# God with multiple personalities



## D. Gray Warrior (Jul 16, 2014)

I just came up with an idea for a religion yesterday. It is a monotheistic faith centering around the worship of a Supreme Being. This Supreme Being has multiple personalities and works similar to humans with multiple personalities. While technically a monotheistic religion, the multiple personalities make it seem polytheistic. 

The world has various faiths or cults that worship a certain personality of that god.

My question is what causes these changes in personality? Is he all of them at once? How would this affect the world?


----------



## IrelandBeaver (Jul 16, 2014)

If I'm not mistaken, I believe that the Faith of the Seven from A Song of Ice and Fire has is similar to this concept. GRRM has one god who has seven aspects. In the series, people who practice the faith pray to a particular aspect for with specific intentions, such as the Father for justice, the Warrior for strength in battle or the Mother for childbirth/child raising.

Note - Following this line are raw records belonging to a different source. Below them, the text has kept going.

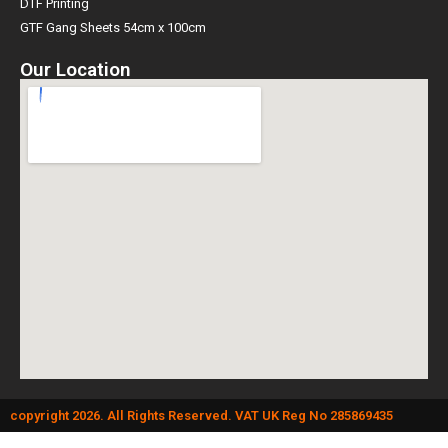
DTF Printing
GTF Gang Sheets 54cm x 100cm
Our Location
copyright 2026. All Rights Reserved. VAT UK Reg No 285869435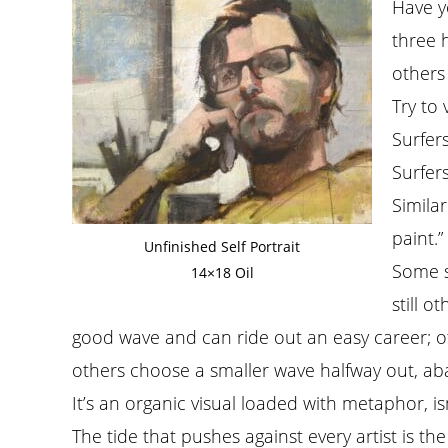
Have y
three 
others
Try to 
Surfers
Surfer
Similar
paint.
Unfinished Self Portrait
Some su
14×18 Oil
still o
good wave and can ride out an easy career; ot
others choose a smaller wave halfway out, aban
It’s an organic visual loaded with metaphor, isn’
The tide that pushes against every artist is th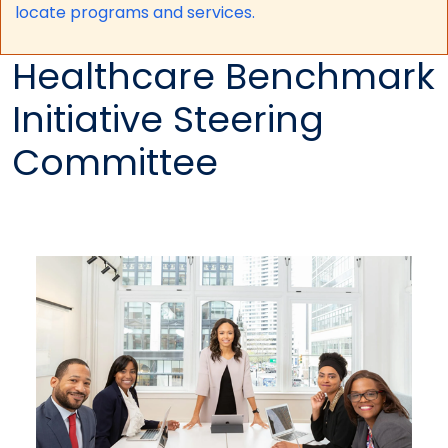
locate programs and services.
Healthcare Benchmark
Initiative Steering
Committee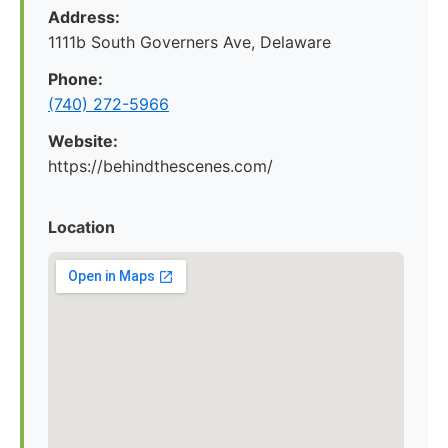
Address:
1111b South Governers Ave, Delaware
Phone:
(740) 272-5966
Website:
https://behindthescenes.com/
Location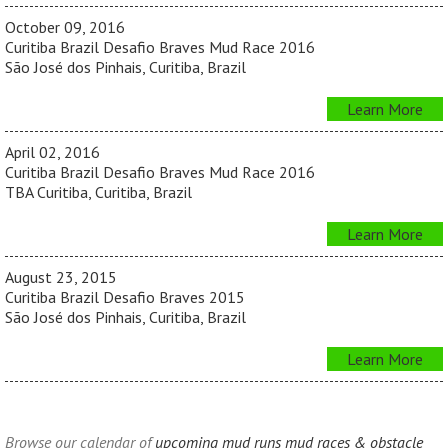
October 09, 2016
Curitiba Brazil Desafio Braves Mud Race 2016
São José dos Pinhais, Curitiba, Brazil
Learn More
April 02, 2016
Curitiba Brazil Desafio Braves Mud Race 2016
TBA Curitiba, Curitiba, Brazil
Learn More
August 23, 2015
Curitiba Brazil Desafio Braves 2015
São José dos Pinhais, Curitiba, Brazil
Learn More
Browse our calendar of
upcoming mud runs mud races & obstacle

In Christian tradition, there is one God who is three persons. In Catholic teaching, this is referred to as the Mystery of the Most Holy Trinity. Here's what the Catechism says about it: Catechism of the Catholic Church - The Father.
The Catechism states that "The Trinity is a mystery of faith in the strict sense, one of the "'mysteries that are hidden in God, which can never be known unless they are revealed by God'." Essentially, God's nature cannot be understood unless He reveals it.

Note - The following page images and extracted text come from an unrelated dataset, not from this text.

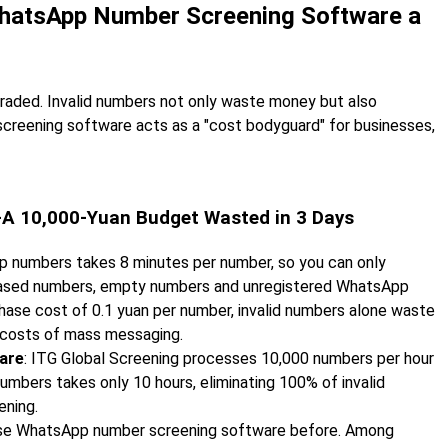
s WhatsApp Number Screening Software a
raded. Invalid numbers not only waste money but also
creening software acts as a "cost bodyguard" for businesses,
s—A 10,000-Yuan Budget Wasted in 3 Days
pp numbers takes 8 minutes per number, so you can only
hased numbers, empty numbers and unregistered WhatsApp
hase cost of 0.1 yuan per number, invalid numbers alone waste
c costs of mass messaging.
are
: ITG Global Screening processes 10,000 numbers per hour
umbers takes only 10 hours, eliminating 100% of invalid
ening.
 use WhatsApp number screening software before. Among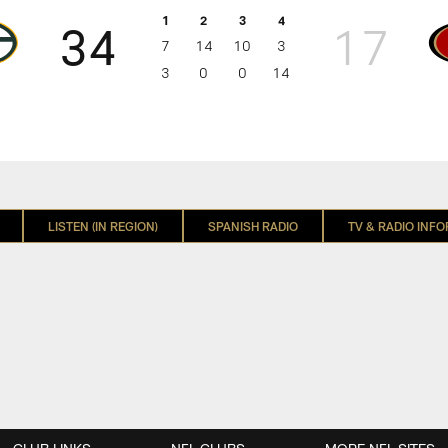
1
2
3
4
34
17
7
14
10
3
3
0
0
14
N
LISTEN (IN REGION)
SPANISH RADIO
TV & RADIO INF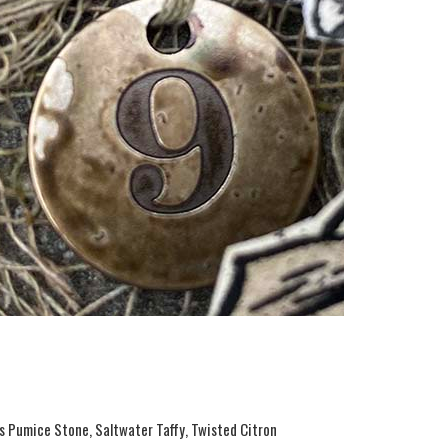
ss Pumice Stone, Saltwater Taffy, Twisted Citron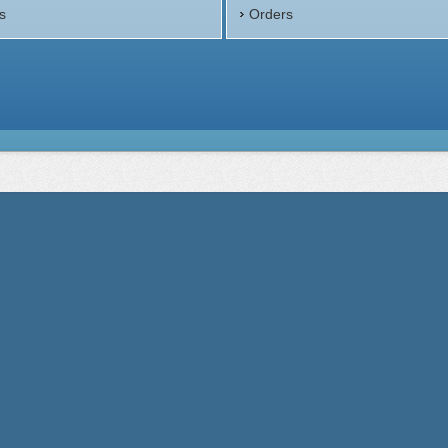
s
Orders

Perhaps your questions of what causes the personality changes and whether he can be all at once should remain mysteries to your characters. It can be a real struggle for people to grasp the concept of multiple persons in one god, just look at St. Patrick and the shamrock. It can also cause people to have doubts, to question their own or others beliefs, and to seek a deeper understanding of god. As a response to this, you could have people praying/worshiping particular personalities for specific intentions.


----------



## WooHooMan (Jul 16, 2014)

There are the avatar of Hinduism depending on what versions of the story you look at.  During a given time, Krishna is Vishnu while Vishnu is also Vishnu.  And they are also Rama, Buddha and so forth.  All at the same time.  That's probably a good example of multiple gods in one.  
Parvati and her other forms would be the place to look.  Her form "Kaali" is the third most widely worshiped being in Hinduism but her other forms are much lesser known and not as widely worshiped.

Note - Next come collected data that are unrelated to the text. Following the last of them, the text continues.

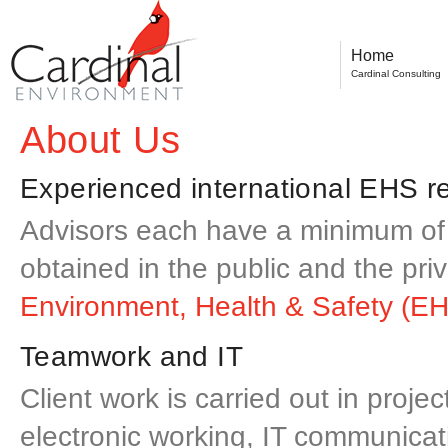
Home
Cardinal Consulting
About Us
Experienced international EHS re
Advisors each have a minimum of 
obtained in the public and the pri
Environment, Health & Safety (EH
Teamwork and IT
Client work is carried out in proj
electronic working, IT communicati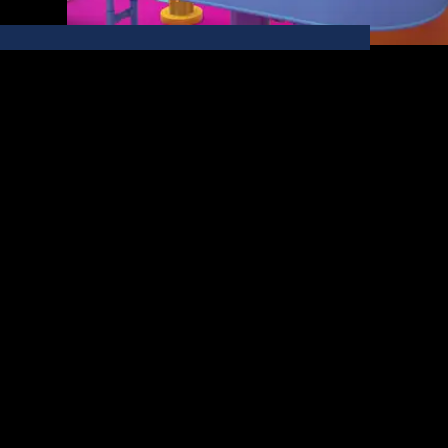
03 / 06
Berres Brothers
Explore the wonders of the Berres Brothers Flavor
Factory, a CGI world we crafted to brew up interest
in their fantastically flavored coffees.
View Project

Numakulla is an Australian (maybe African) sky god who existed in two forms.  One was the day/Sun, one was the night/moon and they are usually treated as separate gods despite being one.  Mawu-Lisa is a similar deity.

If you want a more contemporary example, Talos/Akatosh/The Dragonborn/Alduin/Lorkhan are an example in the Elder Scrolls video game series.  But if you want to look into that, there's a lot of reading.  It gets pretty complex/crazy.

So, there's those guys.


----------



## Androxine Vortex (Jul 21, 2014)

I like this concept,  reminds me of Sheogorath from the Elder Scrolls. I think it would be a good twist to maybe have some people have feud or holy wars with each other. Perhaps they worship the same deity but do not realize it and group A calls him Bob and group B calls him Ted. 

As far as the why, maybe leave it a bit of a mystery. Just have the reader understand that there is one deity though different civilizations worship him under different names and understandings.


----------